As speculation mounts about the timing of interest-rate cuts, returns for Guaranteed Investment Certificates (GICs) appear to have come off the boil.
The most common rate for a one-year GIC posted by major chartered banks was 4.9 per cent as of Wednesday, down slightly from a recent peak of 5.1 per cent, according to figures from the Bank of Canada.
Investors can often get better rates through promo offers or through alternative banks. But those, too, seem to be waning. EQ Bank was offering one-year GICs at 5.75 per cent in late October, but now they’re offered at 5.45 per cent, according to the website HighInterestSavings.ca.
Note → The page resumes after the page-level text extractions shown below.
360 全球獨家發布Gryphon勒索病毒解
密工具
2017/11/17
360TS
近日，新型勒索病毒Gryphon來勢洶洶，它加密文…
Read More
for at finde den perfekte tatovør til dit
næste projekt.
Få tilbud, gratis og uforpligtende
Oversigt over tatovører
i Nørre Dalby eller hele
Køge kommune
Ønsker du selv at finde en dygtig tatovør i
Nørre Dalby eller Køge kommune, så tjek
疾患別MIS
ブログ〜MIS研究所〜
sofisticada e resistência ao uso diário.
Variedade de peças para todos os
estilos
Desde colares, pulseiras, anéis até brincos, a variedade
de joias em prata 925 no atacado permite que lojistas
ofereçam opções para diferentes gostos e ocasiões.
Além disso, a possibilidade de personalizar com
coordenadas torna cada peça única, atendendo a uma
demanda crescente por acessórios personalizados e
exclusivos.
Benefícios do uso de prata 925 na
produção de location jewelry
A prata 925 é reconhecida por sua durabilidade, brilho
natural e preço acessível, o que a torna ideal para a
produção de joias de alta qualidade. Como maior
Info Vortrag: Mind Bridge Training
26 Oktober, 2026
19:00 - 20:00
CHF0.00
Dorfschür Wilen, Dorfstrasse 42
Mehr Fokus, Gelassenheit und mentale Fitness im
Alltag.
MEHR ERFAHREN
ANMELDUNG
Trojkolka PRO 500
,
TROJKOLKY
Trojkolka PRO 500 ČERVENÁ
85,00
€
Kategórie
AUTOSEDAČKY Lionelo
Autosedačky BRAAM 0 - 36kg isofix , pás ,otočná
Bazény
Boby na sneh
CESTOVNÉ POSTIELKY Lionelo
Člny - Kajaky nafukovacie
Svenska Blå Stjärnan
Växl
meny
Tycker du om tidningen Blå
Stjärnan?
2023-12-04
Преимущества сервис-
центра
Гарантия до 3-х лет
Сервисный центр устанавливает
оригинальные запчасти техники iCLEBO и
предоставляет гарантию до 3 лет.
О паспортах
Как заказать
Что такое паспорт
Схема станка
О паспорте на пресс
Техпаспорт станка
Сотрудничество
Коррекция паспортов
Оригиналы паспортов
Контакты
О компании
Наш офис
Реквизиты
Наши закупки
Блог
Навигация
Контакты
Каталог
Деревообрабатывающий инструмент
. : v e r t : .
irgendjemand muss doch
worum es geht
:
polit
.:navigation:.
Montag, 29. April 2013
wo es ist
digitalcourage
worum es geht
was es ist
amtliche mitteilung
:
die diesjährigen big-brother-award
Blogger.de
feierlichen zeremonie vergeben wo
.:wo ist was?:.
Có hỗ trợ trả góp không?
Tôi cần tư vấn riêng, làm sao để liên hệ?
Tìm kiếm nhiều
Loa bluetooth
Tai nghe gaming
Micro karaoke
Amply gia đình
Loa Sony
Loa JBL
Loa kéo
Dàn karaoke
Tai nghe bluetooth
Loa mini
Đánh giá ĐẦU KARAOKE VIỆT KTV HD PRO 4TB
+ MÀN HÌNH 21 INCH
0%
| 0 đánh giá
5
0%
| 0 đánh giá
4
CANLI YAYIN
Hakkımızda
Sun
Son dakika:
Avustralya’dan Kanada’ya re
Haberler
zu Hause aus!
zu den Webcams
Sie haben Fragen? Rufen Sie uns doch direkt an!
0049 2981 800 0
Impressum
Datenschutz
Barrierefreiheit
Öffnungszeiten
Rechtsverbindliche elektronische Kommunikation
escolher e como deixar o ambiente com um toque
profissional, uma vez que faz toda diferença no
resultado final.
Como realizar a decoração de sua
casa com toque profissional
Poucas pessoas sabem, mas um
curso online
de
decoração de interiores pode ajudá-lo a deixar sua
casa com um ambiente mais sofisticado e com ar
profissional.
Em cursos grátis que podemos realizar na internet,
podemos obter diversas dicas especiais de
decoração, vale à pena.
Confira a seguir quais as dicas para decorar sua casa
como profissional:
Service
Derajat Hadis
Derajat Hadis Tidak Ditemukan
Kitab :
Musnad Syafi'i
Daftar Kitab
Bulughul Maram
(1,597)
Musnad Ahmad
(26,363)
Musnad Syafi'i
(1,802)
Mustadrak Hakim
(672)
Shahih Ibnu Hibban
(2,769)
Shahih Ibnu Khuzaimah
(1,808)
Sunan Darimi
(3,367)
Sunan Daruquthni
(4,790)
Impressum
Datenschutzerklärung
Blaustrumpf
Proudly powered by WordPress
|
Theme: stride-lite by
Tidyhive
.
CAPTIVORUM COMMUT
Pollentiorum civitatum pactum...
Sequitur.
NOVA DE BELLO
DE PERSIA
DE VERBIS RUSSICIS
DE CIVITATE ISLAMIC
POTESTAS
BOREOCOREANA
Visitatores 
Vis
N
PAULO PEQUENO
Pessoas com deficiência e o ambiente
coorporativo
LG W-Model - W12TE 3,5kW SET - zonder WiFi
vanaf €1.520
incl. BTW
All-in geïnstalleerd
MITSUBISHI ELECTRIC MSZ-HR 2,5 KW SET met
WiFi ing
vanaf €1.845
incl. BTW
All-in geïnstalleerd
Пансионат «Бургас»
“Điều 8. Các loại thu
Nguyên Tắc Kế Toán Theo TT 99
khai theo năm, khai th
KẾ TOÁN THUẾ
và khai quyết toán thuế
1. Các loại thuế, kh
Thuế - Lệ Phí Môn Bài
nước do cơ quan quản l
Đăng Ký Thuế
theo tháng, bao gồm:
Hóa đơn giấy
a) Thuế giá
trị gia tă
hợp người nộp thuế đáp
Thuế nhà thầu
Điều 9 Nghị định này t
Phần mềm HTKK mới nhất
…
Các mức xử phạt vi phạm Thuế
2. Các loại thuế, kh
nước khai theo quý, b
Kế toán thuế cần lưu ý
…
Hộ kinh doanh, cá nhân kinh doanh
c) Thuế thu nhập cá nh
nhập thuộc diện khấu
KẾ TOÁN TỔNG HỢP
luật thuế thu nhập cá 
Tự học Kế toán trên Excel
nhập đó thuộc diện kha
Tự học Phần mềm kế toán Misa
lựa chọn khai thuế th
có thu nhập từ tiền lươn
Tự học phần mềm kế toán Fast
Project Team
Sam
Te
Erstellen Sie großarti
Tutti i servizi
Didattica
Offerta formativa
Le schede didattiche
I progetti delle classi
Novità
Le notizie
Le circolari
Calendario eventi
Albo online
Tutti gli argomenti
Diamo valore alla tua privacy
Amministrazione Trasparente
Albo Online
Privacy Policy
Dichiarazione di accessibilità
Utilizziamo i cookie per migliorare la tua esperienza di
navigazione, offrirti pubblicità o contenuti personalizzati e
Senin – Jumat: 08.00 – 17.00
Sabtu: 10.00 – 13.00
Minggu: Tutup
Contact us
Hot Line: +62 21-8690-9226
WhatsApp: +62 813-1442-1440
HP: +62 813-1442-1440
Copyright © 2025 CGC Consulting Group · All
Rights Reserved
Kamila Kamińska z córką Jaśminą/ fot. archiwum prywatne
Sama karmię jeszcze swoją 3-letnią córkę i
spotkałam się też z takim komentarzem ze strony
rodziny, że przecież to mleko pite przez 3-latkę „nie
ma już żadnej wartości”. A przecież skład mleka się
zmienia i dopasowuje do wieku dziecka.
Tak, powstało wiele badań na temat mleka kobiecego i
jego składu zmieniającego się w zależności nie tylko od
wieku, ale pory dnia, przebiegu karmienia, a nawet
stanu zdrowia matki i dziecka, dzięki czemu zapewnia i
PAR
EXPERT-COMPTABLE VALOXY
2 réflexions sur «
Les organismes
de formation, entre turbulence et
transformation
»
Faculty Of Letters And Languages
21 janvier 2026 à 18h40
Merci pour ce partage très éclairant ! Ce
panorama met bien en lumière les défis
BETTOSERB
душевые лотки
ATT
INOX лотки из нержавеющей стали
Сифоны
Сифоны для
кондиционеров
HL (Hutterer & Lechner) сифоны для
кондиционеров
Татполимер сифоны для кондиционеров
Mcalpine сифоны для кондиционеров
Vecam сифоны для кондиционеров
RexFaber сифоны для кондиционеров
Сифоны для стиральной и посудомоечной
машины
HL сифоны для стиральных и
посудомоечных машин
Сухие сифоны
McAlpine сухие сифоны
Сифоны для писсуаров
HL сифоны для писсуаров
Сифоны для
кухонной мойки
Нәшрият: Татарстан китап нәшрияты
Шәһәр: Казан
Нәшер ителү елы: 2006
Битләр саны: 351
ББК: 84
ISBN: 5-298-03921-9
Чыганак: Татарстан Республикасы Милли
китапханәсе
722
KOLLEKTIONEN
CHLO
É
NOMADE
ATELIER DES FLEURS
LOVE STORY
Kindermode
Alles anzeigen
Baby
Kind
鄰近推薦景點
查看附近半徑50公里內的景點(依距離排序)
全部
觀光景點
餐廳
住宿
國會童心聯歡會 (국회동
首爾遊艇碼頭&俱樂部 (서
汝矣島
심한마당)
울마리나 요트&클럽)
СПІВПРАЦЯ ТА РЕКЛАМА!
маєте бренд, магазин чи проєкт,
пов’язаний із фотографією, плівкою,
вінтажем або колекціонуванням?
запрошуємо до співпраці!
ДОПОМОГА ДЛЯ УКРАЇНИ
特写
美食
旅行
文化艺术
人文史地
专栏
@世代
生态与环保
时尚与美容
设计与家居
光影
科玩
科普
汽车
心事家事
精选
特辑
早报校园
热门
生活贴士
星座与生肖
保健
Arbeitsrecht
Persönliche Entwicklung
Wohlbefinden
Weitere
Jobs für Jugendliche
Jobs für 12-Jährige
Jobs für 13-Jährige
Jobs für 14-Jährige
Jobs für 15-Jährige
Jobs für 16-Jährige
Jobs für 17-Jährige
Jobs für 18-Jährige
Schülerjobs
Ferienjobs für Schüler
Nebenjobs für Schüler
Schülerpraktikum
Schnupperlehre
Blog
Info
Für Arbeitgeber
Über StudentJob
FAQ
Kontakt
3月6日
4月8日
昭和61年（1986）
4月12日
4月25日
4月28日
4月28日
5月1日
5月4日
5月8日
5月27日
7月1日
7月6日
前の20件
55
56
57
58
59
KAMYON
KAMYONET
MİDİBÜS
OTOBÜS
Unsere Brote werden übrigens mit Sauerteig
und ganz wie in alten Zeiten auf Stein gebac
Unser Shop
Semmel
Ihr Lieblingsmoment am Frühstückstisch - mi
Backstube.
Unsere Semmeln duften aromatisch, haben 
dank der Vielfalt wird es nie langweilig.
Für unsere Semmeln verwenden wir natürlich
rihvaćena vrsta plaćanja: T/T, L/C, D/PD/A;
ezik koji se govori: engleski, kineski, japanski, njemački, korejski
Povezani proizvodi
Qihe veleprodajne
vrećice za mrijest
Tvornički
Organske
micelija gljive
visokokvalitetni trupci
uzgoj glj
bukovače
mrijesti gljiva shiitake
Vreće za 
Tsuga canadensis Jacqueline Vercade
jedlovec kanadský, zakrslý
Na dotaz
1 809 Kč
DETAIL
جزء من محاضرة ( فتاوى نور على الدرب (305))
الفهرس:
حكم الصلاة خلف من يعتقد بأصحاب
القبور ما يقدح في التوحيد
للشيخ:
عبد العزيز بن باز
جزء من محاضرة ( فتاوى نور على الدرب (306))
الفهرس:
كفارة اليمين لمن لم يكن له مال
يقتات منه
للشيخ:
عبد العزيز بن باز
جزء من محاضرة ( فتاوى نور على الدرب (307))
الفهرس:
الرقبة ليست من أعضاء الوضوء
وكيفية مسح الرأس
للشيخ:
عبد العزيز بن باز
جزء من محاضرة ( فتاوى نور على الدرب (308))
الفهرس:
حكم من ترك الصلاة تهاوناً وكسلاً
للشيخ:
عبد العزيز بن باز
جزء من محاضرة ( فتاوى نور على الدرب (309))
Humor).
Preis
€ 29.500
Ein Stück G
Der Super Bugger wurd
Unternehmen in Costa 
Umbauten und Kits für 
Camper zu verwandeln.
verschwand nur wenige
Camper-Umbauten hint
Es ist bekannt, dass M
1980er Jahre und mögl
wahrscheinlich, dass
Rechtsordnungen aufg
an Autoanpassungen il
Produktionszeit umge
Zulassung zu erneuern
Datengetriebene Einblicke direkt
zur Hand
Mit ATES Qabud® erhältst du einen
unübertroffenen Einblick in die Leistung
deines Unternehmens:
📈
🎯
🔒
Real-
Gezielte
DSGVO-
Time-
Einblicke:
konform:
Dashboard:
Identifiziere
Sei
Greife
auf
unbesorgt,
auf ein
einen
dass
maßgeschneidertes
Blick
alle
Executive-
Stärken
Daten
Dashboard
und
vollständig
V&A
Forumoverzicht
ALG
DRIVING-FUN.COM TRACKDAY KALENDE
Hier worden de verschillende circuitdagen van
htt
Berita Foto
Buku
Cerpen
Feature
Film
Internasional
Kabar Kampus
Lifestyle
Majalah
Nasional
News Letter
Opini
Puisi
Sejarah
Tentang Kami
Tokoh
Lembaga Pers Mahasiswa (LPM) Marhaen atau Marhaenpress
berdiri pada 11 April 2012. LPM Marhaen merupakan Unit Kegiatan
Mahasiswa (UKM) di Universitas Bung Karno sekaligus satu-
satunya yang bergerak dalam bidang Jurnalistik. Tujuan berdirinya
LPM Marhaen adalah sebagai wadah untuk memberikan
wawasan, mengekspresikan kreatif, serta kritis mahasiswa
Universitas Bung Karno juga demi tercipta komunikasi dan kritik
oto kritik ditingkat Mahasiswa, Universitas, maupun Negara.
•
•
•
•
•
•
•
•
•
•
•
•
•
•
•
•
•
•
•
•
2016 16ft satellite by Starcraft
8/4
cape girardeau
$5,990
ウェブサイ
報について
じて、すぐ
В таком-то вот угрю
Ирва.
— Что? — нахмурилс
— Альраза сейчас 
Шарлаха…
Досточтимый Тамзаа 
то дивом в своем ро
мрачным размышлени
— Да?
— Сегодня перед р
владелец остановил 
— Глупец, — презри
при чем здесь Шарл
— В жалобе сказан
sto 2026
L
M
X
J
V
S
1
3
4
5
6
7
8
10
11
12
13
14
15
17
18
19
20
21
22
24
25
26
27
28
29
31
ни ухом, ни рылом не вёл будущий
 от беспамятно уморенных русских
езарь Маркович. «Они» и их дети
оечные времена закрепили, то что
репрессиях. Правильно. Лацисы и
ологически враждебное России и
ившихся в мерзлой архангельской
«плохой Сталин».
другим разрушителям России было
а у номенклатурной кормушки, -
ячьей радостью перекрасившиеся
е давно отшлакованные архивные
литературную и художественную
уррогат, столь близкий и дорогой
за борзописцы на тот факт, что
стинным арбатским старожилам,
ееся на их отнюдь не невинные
Tangerine Bank is offering a one-year GIC at 5.25 per cent, down from 5.95 per cent in late August.
GICs have proven popular during this rate-hike cycle, with overall balances growing by more than $300-billion from late 2021 to March, 2023, according to data from ISS Market Intelligence.
But the outlook for risk-free investments is less promising than it was just a few months ago. Bond yields have tumbled this fall and the Bank of Canada is widely expected to start lowering borrowing rates by the middle of next year. Investors have taken note: Demand for GICs was far weaker in the second quarter of this year, ISS said.
The upshot is that financial analysts aren’t forecasting a return to rock-bottom lending rates, which means that GIC rates won’t be as meagre as they were in 2020 and 2021.
Also, it’s possible for investors to lock in reliable returns for years to come. Five-year GIC rates are still running at around 5 per cent, depending on the provider. With inflation falling quickly – the annual rate is 3.1 per cent – real returns on GICs should be firmly positive.